A instituição prestadora pode suspender ou encerrar o contrato caso a tomadora descumpra padrões de qualidade ou gere riscos ao sistema financeiro.


7. Prazos de adequação

A Resolução entrou em vigor imediatamente, mas as instituições e empresas que já operam modelos compatíveis com BaaS terão até 31 de dezembro de 2026 para adequar contratos e procedimentos.


8. Impactos práticos: o que bancos, fintechs e empresas não financeiras precisam fazer agora

A regulamentação tem efeitos diretos sobre estratégias de produto, jurídico, tecnologia e compliance. Entre as medidas urgentes:

  • Revisão de contratos: delimitação clara de escopo, responsabilidades, segurança da informação, obrigações de transparência e regras de auditoria.

  • Revisão de fluxos financeiros: eliminação de contas consolidadas e modelos que não designem corretamente o titular da conta.

  • Alinhamento técnico-regulatório: integração das áreas de compliance, jurídico e tecnologia para garantir aderência total à norma.

  • Ajustes de branding e comunicação: identificação explícita da instituição prestadora nos canais digitais.

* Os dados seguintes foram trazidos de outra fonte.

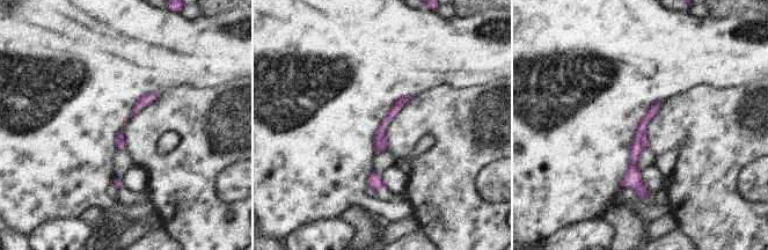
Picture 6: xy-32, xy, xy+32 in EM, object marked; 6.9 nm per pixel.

  • Estruturação de governança e risco: implementação de mecanismos robustos de controle e monitoramento.


Conclusão

A regulamentação do Banking as a Service marca a consolidação de um modelo que já era essencial para a inovação financeira brasileira. Ao definir responsabilidades, disciplinar o escopo dos serviços, reforçar a transparência e impor padrões elevados de governança, o Banco Central cria as bases para uma segunda onda de crescimento do BaaS, mais sólida, segura e integrada.

Para bancos, fintechs e plataformas que oferecem — ou pretendem oferecer — serviços financeiros embutidos, o momento é de ajuste estratégico e técnico, garantindo aderência plena ao novo regime regulatório e aproveitando a oportunidade de desenvolvimento sustentável do setor.